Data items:
★ ★ ★

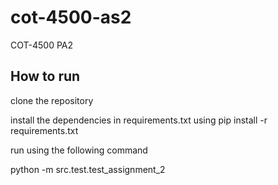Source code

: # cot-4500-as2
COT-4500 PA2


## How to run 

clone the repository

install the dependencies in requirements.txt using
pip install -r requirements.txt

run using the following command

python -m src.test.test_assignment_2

★ ★ ★

__Task goal__
Rewrite the material with "repository" switched to "project", changing nothing else and leaving out the pictures.

__The completed task__
Source code

: # cot-4500-as2
COT-4500 PA2


## How to run 

clone the project

install the dependencies in requirements.txt using
pip install -r requirements.txt

run using the following command

python -m src.test.test_assignment_2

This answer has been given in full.